Problem to work on » Down to the last line, repeat the entries exactly.

== Record extracts

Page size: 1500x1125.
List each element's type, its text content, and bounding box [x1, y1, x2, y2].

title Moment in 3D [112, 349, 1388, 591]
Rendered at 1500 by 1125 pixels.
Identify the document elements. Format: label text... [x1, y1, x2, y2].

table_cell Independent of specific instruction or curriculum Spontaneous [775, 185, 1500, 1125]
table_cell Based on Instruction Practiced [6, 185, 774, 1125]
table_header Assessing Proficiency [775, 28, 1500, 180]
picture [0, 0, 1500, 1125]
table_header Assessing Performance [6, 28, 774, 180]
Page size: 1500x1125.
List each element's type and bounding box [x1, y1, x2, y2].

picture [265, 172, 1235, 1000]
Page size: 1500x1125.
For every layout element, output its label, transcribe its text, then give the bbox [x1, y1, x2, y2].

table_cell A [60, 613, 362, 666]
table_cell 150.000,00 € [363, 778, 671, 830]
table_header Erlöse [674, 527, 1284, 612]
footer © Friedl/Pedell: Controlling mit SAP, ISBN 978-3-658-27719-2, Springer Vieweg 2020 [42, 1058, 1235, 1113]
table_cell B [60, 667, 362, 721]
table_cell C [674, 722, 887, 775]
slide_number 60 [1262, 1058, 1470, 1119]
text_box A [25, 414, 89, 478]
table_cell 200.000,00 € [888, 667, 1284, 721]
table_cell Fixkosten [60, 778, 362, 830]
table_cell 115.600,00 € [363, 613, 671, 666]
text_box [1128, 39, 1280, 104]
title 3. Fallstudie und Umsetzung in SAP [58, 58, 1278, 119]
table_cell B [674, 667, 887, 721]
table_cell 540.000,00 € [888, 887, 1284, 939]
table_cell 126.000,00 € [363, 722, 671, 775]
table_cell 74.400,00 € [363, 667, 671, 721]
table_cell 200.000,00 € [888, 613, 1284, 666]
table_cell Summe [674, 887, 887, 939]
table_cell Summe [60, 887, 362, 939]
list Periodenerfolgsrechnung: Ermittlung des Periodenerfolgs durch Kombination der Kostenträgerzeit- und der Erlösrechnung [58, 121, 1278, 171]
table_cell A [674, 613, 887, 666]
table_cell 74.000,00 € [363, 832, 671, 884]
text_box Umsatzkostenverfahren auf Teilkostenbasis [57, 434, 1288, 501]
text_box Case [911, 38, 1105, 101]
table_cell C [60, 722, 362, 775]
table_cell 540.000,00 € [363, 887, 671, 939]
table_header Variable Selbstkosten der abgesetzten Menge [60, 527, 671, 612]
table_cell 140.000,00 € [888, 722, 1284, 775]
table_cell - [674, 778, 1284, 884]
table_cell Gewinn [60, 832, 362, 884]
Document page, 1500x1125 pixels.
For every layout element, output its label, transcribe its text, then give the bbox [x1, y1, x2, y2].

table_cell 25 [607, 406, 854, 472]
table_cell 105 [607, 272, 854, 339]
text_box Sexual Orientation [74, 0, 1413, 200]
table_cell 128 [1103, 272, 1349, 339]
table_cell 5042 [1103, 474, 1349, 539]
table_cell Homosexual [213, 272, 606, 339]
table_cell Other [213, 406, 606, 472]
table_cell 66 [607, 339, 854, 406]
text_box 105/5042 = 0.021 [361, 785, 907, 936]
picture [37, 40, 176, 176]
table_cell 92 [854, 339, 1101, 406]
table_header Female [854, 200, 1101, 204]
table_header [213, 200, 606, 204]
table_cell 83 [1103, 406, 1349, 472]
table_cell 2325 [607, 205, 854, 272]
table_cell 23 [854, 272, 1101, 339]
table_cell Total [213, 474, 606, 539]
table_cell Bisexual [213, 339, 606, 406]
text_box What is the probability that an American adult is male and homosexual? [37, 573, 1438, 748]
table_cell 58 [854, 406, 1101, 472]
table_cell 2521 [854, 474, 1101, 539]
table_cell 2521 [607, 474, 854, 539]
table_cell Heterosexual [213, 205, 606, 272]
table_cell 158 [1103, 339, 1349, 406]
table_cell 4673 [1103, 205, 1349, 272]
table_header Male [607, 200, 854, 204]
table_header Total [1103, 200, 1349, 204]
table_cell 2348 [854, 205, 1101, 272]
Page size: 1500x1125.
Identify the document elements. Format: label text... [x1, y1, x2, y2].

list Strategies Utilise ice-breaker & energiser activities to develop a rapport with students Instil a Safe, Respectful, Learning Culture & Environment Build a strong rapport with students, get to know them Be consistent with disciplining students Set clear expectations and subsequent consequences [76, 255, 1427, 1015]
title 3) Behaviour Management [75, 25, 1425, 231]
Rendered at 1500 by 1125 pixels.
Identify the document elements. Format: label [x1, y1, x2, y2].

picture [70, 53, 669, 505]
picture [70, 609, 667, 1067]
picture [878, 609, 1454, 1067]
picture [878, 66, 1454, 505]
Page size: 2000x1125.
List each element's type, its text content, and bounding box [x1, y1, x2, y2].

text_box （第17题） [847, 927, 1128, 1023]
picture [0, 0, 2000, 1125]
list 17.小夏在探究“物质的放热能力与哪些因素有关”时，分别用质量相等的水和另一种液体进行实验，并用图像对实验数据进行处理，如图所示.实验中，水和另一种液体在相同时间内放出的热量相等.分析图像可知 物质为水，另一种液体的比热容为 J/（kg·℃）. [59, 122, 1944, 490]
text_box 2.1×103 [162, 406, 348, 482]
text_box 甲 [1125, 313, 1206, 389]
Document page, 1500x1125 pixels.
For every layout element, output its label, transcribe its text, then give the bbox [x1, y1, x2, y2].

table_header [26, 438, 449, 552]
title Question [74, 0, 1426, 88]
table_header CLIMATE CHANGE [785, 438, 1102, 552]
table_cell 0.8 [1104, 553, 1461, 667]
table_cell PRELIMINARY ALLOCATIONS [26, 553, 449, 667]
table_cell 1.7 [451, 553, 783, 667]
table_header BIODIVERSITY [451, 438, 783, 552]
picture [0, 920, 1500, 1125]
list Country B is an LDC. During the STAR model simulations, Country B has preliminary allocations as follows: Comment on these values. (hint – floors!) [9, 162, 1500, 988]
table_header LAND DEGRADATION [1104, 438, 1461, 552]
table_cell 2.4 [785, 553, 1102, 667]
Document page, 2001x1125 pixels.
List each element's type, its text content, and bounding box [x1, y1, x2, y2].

====

Solution to this problem »
Page size: 1500x1125.
List each element's type, its text content, and bounding box [x1, y1, x2, y2].

title Moment in 3D [112, 349, 1388, 591]
Rendered at 1500 by 1125 pixels.
Identify the document elements. Format: label text... [x1, y1, x2, y2].

table_cell Independent of specific instruction or curriculum Spontaneous [775, 185, 1500, 1125]
table_cell Based on Instruction Practiced [6, 185, 774, 1125]
table_header Assessing Proficiency [775, 28, 1500, 180]
picture [0, 0, 1500, 1125]
table_header Assessing Performance [6, 28, 774, 180]
Page size: 1500x1125.
List each element's type and bounding box [x1, y1, x2, y2].

picture [265, 172, 1235, 1000]
Page size: 1500x1125.
For every layout element, output its label, transcribe its text, then give the bbox [x1, y1, x2, y2].

table_cell A [60, 613, 362, 666]
table_cell 150.000,00 € [363, 778, 671, 830]
table_header Erlöse [674, 527, 1284, 612]
footer © Friedl/Pedell: Controlling mit SAP, ISBN 978-3-658-27719-2, Springer Vieweg 2020 [42, 1058, 1235, 1113]
table_cell B [60, 667, 362, 721]
table_cell C [674, 722, 887, 775]
slide_number 60 [1262, 1058, 1470, 1119]
text_box A [25, 414, 89, 478]
table_cell 200.000,00 € [888, 667, 1284, 721]
table_cell Fixkosten [60, 778, 362, 830]
table_cell 115.600,00 € [363, 613, 671, 666]
text_box [1128, 39, 1280, 104]
title 3. Fallstudie und Umsetzung in SAP [58, 58, 1278, 119]
table_cell B [674, 667, 887, 721]
table_cell 540.000,00 € [888, 887, 1284, 939]
table_cell 126.000,00 € [363, 722, 671, 775]
table_cell 74.400,00 € [363, 667, 671, 721]
table_cell 200.000,00 € [888, 613, 1284, 666]
table_cell Summe [674, 887, 887, 939]
table_cell Summe [60, 887, 362, 939]
list Periodenerfolgsrechnung: Ermittlung des Periodenerfolgs durch Kombination der Kostenträgerzeit- und der Erlösrechnung [58, 121, 1278, 171]
table_cell A [674, 613, 887, 666]
table_cell 74.000,00 € [363, 832, 671, 884]
text_box Umsatzkostenverfahren auf Teilkostenbasis [57, 434, 1288, 501]
text_box Case [911, 38, 1105, 101]
table_cell C [60, 722, 362, 775]
table_cell 540.000,00 € [363, 887, 671, 939]
table_header Variable Selbstkosten der abgesetzten Menge [60, 527, 671, 612]
table_cell 140.000,00 € [888, 722, 1284, 775]
table_cell - [674, 778, 1284, 884]
table_cell Gewinn [60, 832, 362, 884]
Document page, 1500x1125 pixels.
For every layout element, output its label, transcribe its text, then give the bbox [x1, y1, x2, y2].

table_cell 25 [607, 406, 854, 472]
table_cell 105 [607, 272, 854, 339]
text_box Sexual Orientation [74, 0, 1413, 200]
table_cell 128 [1103, 272, 1349, 339]
table_cell 5042 [1103, 474, 1349, 539]
table_cell Homosexual [213, 272, 606, 339]
table_cell Other [213, 406, 606, 472]
table_cell 66 [607, 339, 854, 406]
text_box 105/5042 = 0.021 [361, 785, 907, 936]
picture [37, 40, 176, 176]
table_cell 92 [854, 339, 1101, 406]
table_header Female [854, 200, 1101, 204]
table_header [213, 200, 606, 204]
table_cell 83 [1103, 406, 1349, 472]
table_cell 2325 [607, 205, 854, 272]
table_cell 23 [854, 272, 1101, 339]
table_cell Total [213, 474, 606, 539]
table_cell Bisexual [213, 339, 606, 406]
text_box What is the probability that an American adult is male and homosexual? [37, 573, 1438, 748]
table_cell 58 [854, 406, 1101, 472]
table_cell 2521 [854, 474, 1101, 539]
table_cell 2521 [607, 474, 854, 539]
table_cell Heterosexual [213, 205, 606, 272]
table_cell 158 [1103, 339, 1349, 406]
table_cell 4673 [1103, 205, 1349, 272]
table_header Male [607, 200, 854, 204]
table_header Total [1103, 200, 1349, 204]
table_cell 2348 [854, 205, 1101, 272]
Page size: 1500x1125.
Identify the document elements. Format: label text... [x1, y1, x2, y2].

list Strategies Utilise ice-breaker & energiser activities to develop a rapport with students Instil a Safe, Respectful, Learning Culture & Environment Build a strong rapport with students, get to know them Be consistent with disciplining students Set clear expectations and subsequent consequences [76, 255, 1427, 1015]
title 3) Behaviour Management [75, 25, 1425, 231]
Rendered at 1500 by 1125 pixels.
Identify the document elements. Format: label [x1, y1, x2, y2].

picture [70, 53, 669, 505]
picture [70, 609, 667, 1067]
picture [878, 609, 1454, 1067]
picture [878, 66, 1454, 505]
Page size: 2000x1125.
List each element's type, its text content, and bounding box [x1, y1, x2, y2].

text_box （第17题） [847, 927, 1128, 1023]
picture [0, 0, 2000, 1125]
list 17.小夏在探究“物质的放热能力与哪些因素有关”时，分别用质量相等的水和另一种液体进行实验，并用图像对实验数据进行处理，如图所示.实验中，水和另一种液体在相同时间内放出的热量相等.分析图像可知 物质为水，另一种液体的比热容为 J/（kg·℃）. [59, 122, 1944, 490]
text_box 2.1×103 [162, 406, 348, 482]
text_box 甲 [1125, 313, 1206, 389]
Document page, 1500x1125 pixels.
For every layout element, output its label, transcribe its text, then give the bbox [x1, y1, x2, y2].

table_header [26, 438, 449, 552]
title Question [74, 0, 1426, 88]
table_header CLIMATE CHANGE [785, 438, 1102, 552]
table_cell 0.8 [1104, 553, 1461, 667]
table_cell PRELIMINARY ALLOCATIONS [26, 553, 449, 667]
table_cell 1.7 [451, 553, 783, 667]
table_header BIODIVERSITY [451, 438, 783, 552]
picture [0, 920, 1500, 1125]
list Country B is an LDC. During the STAR model simulations, Country B has preliminary allocations as follows: Comment on these values. (hint – floors!) [9, 162, 1500, 988]
table_header LAND DEGRADATION [1104, 438, 1461, 552]
table_cell 2.4 [785, 553, 1102, 667]
Document page, 2001x1125 pixels.
List each element's type, its text content, and bounding box [x1, y1, x2, y2].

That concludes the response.